TASK TO COMPLETE >> Look at each line below and count those with the word "size"; the answer is that number only.

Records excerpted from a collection
□ □ □ □ □ □ □

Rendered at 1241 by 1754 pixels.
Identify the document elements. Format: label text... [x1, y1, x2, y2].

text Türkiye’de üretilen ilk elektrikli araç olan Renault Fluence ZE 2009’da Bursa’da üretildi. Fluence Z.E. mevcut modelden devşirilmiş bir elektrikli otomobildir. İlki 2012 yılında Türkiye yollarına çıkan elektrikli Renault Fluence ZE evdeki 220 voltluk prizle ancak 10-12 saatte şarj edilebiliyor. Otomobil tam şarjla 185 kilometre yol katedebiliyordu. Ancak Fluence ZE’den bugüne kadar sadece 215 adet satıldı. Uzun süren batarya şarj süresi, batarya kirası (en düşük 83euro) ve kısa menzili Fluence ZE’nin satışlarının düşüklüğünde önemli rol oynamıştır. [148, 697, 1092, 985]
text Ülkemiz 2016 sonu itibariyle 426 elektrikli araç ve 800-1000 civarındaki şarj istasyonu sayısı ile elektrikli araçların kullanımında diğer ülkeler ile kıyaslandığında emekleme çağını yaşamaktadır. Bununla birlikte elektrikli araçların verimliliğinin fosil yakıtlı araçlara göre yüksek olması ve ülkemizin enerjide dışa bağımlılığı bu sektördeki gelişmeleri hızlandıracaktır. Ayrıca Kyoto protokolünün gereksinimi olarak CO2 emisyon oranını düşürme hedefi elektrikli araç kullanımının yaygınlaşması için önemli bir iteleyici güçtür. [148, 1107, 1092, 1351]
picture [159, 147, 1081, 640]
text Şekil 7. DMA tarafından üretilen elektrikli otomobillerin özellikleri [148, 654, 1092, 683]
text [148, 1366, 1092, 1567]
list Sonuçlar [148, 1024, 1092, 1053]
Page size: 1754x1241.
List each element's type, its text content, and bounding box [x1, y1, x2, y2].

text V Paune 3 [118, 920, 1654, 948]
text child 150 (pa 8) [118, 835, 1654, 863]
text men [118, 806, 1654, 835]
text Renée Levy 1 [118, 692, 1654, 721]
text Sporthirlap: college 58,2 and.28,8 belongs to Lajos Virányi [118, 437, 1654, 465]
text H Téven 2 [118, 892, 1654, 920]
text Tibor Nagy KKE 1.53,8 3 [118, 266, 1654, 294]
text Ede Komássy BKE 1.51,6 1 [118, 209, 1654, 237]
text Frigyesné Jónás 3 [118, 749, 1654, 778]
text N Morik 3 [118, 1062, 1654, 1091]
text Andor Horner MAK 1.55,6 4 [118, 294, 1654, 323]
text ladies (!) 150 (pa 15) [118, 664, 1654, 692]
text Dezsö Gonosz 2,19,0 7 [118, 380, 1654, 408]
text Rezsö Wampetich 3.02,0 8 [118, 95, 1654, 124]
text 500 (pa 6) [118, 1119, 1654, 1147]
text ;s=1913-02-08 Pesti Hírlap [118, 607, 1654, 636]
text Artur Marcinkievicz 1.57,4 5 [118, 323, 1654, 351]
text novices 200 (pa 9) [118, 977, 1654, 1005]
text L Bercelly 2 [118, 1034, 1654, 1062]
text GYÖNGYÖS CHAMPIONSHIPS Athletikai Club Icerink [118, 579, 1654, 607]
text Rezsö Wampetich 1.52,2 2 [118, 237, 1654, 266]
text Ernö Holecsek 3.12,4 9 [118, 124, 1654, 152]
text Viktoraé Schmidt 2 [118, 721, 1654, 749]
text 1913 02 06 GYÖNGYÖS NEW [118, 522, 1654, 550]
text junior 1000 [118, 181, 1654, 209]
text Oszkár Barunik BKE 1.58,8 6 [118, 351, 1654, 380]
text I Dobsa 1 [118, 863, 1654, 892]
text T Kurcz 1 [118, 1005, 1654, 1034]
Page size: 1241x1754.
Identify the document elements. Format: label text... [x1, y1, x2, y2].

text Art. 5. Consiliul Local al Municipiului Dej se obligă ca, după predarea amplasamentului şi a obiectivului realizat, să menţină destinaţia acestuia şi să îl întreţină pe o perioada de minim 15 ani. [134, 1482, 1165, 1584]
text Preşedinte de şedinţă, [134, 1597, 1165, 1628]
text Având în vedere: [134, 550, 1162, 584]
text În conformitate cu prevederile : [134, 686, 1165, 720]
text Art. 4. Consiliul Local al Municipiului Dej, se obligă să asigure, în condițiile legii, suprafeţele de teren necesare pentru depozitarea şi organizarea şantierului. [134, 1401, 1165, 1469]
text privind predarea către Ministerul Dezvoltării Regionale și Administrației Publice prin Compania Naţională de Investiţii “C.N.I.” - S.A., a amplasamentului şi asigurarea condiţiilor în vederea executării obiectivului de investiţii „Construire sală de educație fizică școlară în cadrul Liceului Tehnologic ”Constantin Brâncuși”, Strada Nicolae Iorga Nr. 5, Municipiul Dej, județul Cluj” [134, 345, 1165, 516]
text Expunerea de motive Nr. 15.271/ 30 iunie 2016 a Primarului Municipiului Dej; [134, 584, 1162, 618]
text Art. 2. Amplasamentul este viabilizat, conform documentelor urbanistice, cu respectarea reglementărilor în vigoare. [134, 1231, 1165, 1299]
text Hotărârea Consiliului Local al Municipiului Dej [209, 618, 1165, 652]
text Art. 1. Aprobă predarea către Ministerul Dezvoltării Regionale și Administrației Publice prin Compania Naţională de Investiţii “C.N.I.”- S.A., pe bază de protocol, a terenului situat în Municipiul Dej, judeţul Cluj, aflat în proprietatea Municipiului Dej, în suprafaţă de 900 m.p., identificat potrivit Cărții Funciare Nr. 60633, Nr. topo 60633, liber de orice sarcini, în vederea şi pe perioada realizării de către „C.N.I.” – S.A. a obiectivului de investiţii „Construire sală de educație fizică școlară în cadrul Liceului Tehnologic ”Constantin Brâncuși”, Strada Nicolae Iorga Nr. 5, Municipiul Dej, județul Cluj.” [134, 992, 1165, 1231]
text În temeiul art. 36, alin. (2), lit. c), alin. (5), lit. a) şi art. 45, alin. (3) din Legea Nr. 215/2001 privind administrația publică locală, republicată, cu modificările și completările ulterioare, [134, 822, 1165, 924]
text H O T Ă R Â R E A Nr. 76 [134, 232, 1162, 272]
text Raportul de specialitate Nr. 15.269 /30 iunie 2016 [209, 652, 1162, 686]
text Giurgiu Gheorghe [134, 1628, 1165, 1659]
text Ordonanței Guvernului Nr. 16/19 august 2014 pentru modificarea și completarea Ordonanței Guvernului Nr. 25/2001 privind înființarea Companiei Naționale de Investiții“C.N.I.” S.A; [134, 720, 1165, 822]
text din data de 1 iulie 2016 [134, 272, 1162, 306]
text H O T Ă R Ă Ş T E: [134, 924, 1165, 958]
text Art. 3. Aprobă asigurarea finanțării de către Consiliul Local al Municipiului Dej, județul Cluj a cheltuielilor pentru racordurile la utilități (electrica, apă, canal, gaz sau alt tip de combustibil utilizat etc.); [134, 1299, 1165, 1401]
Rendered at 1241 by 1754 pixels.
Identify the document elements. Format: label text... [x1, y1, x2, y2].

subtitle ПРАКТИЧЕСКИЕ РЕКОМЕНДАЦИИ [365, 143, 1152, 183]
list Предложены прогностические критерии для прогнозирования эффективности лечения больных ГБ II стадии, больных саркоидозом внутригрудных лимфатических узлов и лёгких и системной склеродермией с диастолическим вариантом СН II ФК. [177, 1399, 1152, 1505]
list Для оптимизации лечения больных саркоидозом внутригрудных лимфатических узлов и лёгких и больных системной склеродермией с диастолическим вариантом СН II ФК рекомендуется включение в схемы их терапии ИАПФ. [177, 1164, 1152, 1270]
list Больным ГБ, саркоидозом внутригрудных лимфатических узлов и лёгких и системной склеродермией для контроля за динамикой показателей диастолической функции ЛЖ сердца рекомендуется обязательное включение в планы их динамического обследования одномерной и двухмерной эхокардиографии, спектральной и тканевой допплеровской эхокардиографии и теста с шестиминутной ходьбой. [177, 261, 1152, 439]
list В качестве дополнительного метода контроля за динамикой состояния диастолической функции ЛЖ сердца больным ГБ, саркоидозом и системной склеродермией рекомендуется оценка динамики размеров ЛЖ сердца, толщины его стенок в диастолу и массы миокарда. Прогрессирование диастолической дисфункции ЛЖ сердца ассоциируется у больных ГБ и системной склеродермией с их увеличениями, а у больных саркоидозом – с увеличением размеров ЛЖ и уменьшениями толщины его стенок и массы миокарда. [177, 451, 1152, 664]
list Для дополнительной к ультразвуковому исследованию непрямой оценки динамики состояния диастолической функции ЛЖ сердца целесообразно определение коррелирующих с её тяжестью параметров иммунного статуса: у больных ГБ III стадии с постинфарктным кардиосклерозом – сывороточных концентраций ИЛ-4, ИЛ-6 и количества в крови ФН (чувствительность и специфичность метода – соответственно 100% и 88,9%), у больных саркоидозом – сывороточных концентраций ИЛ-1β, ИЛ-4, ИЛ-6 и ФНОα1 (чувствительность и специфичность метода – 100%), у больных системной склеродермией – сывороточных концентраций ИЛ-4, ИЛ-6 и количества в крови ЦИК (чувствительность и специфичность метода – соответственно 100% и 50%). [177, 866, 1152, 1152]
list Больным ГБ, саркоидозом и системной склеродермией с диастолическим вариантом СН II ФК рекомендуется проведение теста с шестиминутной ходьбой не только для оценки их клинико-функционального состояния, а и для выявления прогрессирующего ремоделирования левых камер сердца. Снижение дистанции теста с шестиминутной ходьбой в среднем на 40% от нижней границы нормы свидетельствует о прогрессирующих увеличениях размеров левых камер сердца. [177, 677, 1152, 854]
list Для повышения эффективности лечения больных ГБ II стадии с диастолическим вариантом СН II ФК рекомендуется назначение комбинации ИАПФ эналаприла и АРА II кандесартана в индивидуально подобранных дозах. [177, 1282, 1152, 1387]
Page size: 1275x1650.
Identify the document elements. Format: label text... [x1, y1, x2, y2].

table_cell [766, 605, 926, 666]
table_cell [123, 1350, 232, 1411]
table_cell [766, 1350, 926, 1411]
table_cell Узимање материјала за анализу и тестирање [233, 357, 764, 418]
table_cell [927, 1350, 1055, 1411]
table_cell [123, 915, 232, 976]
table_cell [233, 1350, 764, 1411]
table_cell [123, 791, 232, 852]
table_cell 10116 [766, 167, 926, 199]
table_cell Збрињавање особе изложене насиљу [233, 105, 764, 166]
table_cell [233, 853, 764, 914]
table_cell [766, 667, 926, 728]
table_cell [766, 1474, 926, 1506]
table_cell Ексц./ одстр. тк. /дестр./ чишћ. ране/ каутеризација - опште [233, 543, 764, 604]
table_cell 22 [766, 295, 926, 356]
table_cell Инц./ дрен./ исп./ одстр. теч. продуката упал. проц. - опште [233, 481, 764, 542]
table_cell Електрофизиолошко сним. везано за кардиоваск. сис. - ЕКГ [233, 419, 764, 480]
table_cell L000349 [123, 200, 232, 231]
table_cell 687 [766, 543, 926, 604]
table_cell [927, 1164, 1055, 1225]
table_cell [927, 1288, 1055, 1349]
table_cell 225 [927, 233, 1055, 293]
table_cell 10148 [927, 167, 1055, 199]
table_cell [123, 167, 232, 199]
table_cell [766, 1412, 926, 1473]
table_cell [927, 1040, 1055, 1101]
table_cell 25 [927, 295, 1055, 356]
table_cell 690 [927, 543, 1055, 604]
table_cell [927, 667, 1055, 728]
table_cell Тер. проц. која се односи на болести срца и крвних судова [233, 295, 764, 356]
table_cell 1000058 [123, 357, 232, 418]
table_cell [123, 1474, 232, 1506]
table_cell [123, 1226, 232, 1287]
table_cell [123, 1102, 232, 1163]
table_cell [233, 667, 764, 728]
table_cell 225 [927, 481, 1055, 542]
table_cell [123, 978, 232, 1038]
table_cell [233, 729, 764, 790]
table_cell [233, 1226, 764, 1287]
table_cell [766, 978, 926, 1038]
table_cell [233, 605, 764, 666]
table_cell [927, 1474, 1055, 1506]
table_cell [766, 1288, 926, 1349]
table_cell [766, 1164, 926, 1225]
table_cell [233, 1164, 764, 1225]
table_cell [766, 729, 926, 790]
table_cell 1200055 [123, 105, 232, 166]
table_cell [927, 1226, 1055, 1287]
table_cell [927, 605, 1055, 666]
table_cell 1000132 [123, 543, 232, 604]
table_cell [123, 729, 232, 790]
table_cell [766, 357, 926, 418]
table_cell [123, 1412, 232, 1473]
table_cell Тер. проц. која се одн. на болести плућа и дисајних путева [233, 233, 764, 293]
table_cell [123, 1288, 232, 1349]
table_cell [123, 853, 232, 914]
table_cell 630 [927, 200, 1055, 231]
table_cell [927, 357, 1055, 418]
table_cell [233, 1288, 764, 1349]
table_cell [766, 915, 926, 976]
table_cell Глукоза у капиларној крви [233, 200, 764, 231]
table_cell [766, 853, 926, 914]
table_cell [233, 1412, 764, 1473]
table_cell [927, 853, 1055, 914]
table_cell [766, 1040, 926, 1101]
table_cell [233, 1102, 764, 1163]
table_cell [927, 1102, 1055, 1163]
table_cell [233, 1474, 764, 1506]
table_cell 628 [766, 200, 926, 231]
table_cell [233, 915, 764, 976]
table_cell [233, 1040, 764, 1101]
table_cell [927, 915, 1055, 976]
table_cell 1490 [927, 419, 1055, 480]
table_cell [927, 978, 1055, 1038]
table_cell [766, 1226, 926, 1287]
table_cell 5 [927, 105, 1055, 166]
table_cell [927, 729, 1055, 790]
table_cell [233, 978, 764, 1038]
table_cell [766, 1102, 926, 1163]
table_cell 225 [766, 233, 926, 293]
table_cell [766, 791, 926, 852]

□ □ □ □ □ □ □

ANSWER FOR THE TASK >> 3